— Begin Information provided —
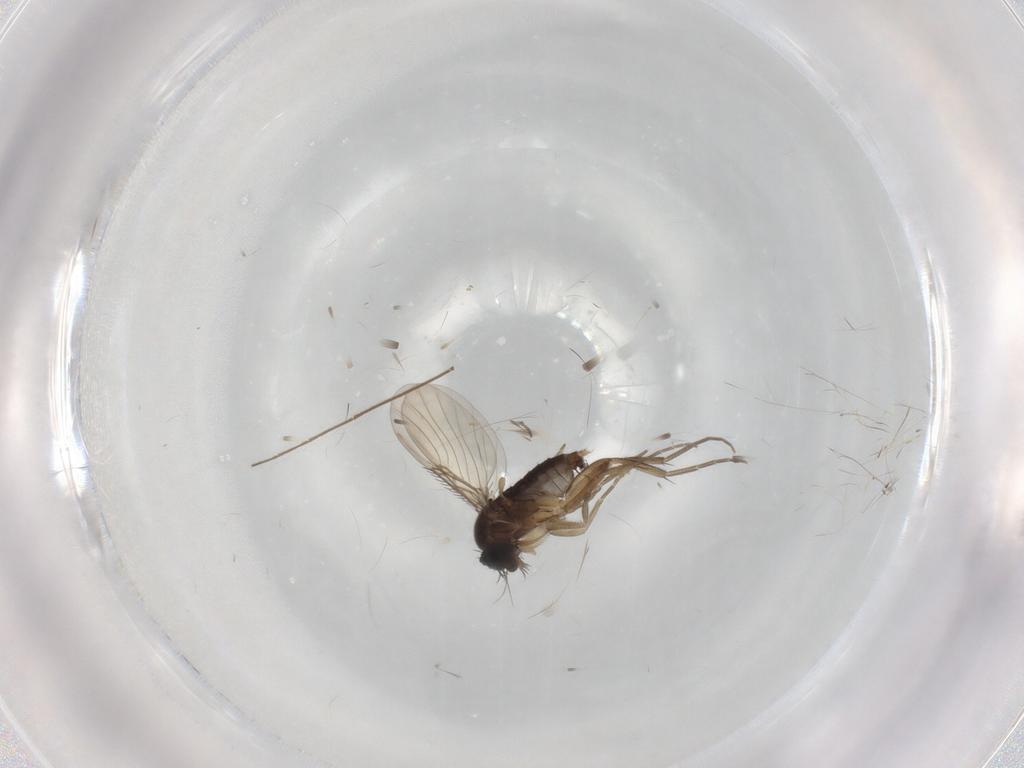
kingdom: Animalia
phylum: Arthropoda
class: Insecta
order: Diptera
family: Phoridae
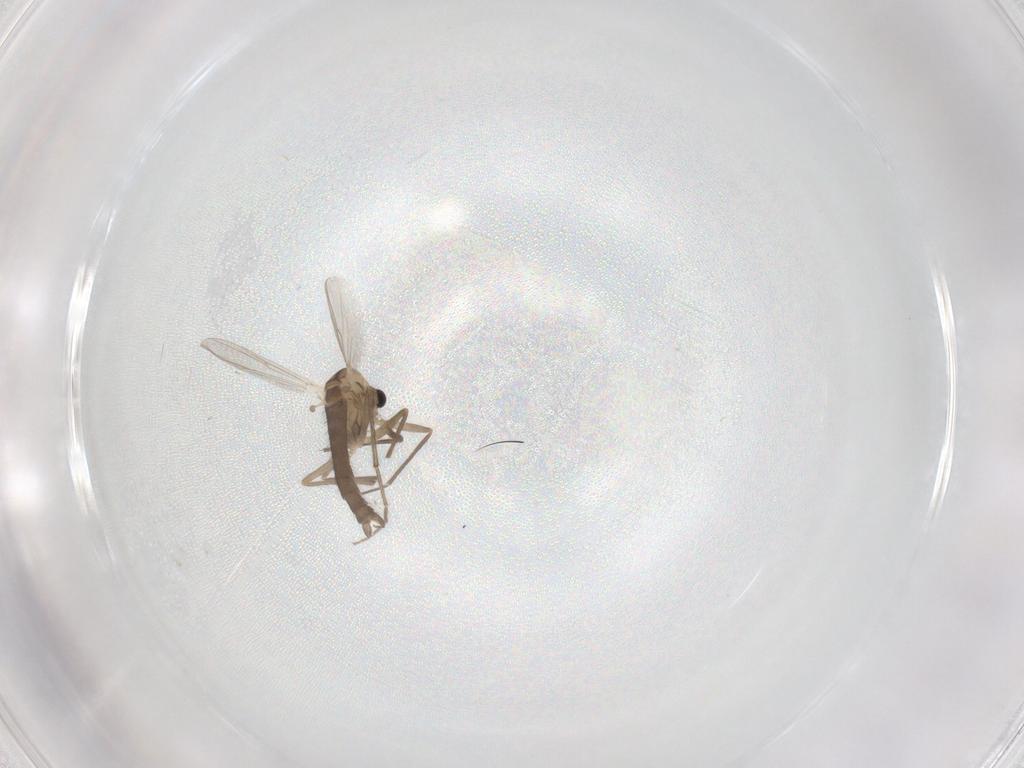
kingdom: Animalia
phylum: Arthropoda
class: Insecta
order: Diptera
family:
— End Information provided —
Instructions to follow:
Reproduce the classification lines of every row above word for word, leaving out the pictures.

Exercise output:
kingdom: Animalia
phylum: Arthropoda
class: Insecta
order: Diptera
family: Phoridae
kingdom: Animalia
phylum: Arthropoda
class: Insecta
order: Diptera
family:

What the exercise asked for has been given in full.